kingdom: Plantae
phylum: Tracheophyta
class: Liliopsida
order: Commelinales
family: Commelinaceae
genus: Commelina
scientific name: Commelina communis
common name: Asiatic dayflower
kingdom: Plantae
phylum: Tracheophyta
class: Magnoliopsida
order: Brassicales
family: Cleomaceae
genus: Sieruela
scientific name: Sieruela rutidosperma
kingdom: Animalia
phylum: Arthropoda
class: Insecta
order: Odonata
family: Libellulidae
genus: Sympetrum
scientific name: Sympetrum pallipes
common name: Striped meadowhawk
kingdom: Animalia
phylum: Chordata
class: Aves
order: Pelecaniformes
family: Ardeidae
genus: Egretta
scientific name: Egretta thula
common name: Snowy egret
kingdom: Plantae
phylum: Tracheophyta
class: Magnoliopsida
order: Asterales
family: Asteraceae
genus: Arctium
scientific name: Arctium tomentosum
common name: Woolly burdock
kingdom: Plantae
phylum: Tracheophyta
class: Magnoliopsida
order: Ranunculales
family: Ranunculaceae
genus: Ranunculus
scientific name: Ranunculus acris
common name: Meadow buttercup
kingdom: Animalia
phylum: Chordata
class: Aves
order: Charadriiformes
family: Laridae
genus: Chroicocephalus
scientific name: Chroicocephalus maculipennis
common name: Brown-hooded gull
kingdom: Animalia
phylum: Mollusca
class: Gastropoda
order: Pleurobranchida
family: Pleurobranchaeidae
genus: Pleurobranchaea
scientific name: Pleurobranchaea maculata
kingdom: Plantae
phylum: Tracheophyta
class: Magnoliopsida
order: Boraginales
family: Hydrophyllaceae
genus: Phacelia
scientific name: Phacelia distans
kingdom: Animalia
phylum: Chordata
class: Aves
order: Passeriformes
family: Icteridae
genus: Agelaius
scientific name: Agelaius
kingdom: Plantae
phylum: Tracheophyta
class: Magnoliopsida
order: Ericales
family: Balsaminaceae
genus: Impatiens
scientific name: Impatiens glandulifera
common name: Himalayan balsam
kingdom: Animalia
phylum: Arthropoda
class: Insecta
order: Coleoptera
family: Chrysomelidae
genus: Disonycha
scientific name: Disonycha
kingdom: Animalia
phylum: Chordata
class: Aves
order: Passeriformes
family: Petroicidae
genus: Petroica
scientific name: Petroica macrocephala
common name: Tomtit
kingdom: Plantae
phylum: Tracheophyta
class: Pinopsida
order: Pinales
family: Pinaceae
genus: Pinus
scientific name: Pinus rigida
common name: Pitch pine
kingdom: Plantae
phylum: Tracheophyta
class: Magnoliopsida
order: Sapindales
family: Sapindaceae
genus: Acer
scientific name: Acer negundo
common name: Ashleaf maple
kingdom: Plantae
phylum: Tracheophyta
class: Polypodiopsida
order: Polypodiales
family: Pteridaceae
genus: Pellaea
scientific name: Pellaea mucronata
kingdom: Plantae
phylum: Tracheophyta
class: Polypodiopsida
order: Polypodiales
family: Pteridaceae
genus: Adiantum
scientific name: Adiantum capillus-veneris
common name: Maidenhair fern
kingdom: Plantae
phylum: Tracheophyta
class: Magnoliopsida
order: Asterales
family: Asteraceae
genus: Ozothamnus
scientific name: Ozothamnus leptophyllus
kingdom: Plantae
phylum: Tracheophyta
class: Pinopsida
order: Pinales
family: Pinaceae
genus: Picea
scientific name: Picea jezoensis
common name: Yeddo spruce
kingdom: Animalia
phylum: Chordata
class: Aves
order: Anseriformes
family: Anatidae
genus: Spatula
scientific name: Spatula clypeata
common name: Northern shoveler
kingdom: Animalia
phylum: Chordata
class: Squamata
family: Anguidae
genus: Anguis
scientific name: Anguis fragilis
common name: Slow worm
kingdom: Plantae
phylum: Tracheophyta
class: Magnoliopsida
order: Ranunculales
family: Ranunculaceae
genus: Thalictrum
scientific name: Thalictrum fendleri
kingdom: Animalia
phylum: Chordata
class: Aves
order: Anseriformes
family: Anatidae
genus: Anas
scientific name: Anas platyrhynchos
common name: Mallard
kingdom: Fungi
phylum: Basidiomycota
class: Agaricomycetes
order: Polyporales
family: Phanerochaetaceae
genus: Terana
━━━━━━━━━━━━━━━━━━━━━━━━━━━━━━
→ WHAT YOU ARE ASKED TO DO: Reproduce every row, substituting "vernacular name" for "common name" wherever it occurs and leaving everything else unchanged.

→ ANSWER FOR THE TASK:
kingdom: Plantae
phylum: Tracheophyta
class: Liliopsida
order: Commelinales
family: Commelinaceae
genus: Commelina
scientific name: Commelina communis
vernacular name: Asiatic dayflower
kingdom: Plantae
phylum: Tracheophyta
class: Magnoliopsida
order: Brassicales
family: Cleomaceae
genus: Sieruela
scientific name: Sieruela rutidosperma
kingdom: Animalia
phylum: Arthropoda
class: Insecta
order: Odonata
family: Libellulidae
genus: Sympetrum
scientific name: Sympetrum pallipes
vernacular name: Striped meadowhawk
kingdom: Animalia
phylum: Chordata
class: Aves
order: Pelecaniformes
family: Ardeidae
genus: Egretta
scientific name: Egretta thula
vernacular name: Snowy egret
kingdom: Plantae
phylum: Tracheophyta
class: Magnoliopsida
order: Asterales
family: Asteraceae
genus: Arctium
scientific name: Arctium tomentosum
vernacular name: Woolly burdock
kingdom: Plantae
phylum: Tracheophyta
class: Magnoliopsida
order: Ranunculales
family: Ranunculaceae
genus: Ranunculus
scientific name: Ranunculus acris
vernacular name: Meadow buttercup
kingdom: Animalia
phylum: Chordata
class: Aves
order: Charadriiformes
family: Laridae
genus: Chroicocephalus
scientific name: Chroicocephalus maculipennis
vernacular name: Brown-hooded gull
kingdom: Animalia
phylum: Mollusca
class: Gastropoda
order: Pleurobranchida
family: Pleurobranchaeidae
genus: Pleurobranchaea
scientific name: Pleurobranchaea maculata
kingdom: Plantae
phylum: Tracheophyta
class: Magnoliopsida
order: Boraginales
family: Hydrophyllaceae
genus: Phacelia
scientific name: Phacelia distans
kingdom: Animalia
phylum: Chordata
class: Aves
order: Passeriformes
family: Icteridae
genus: Agelaius
scientific name: Agelaius
kingdom: Plantae
phylum: Tracheophyta
class: Magnoliopsida
order: Ericales
family: Balsaminaceae
genus: Impatiens
scientific name: Impatiens glandulifera
vernacular name: Himalayan balsam
kingdom: Animalia
phylum: Arthropoda
class: Insecta
order: Coleoptera
family: Chrysomelidae
genus: Disonycha
scientific name: Disonycha
kingdom: Animalia
phylum: Chordata
class: Aves
order: Passeriformes
family: Petroicidae
genus: Petroica
scientific name: Petroica macrocephala
vernacular name: Tomtit
kingdom: Plantae
phylum: Tracheophyta
class: Pinopsida
order: Pinales
family: Pinaceae
genus: Pinus
scientific name: Pinus rigida
vernacular name: Pitch pine
kingdom: Plantae
phylum: Tracheophyta
class: Magnoliopsida
order: Sapindales
family: Sapindaceae
genus: Acer
scientific name: Acer negundo
vernacular name: Ashleaf maple
kingdom: Plantae
phylum: Tracheophyta
class: Polypodiopsida
order: Polypodiales
family: Pteridaceae
genus: Pellaea
scientific name: Pellaea mucronata
kingdom: Plantae
phylum: Tracheophyta
class: Polypodiopsida
order: Polypodiales
family: Pteridaceae
genus: Adiantum
scientific name: Adiantum capillus-veneris
vernacular name: Maidenhair fern
kingdom: Plantae
phylum: Tracheophyta
class: Magnoliopsida
order: Asterales
family: Asteraceae
genus: Ozothamnus
scientific name: Ozothamnus leptophyllus
kingdom: Plantae
phylum: Tracheophyta
class: Pinopsida
order: Pinales
family: Pinaceae
genus: Picea
scientific name: Picea jezoensis
vernacular name: Yeddo spruce
kingdom: Animalia
phylum: Chordata
class: Aves
order: Anseriformes
family: Anatidae
genus: Spatula
scientific name: Spatula clypeata
vernacular name: Northern shoveler
kingdom: Animalia
phylum: Chordata
class: Squamata
family: Anguidae
genus: Anguis
scientific name: Anguis fragilis
vernacular name: Slow worm
kingdom: Plantae
phylum: Tracheophyta
class: Magnoliopsida
order: Ranunculales
family: Ranunculaceae
genus: Thalictrum
scientific name: Thalictrum fendleri
kingdom: Animalia
phylum: Chordata
class: Aves
order: Anseriformes
family: Anatidae
genus: Anas
scientific name: Anas platyrhynchos
vernacular name: Mallard
kingdom: Fungi
phylum: Basidiomycota
class: Agaricomycetes
order: Polyporales
family: Phanerochaetaceae
genus: Terana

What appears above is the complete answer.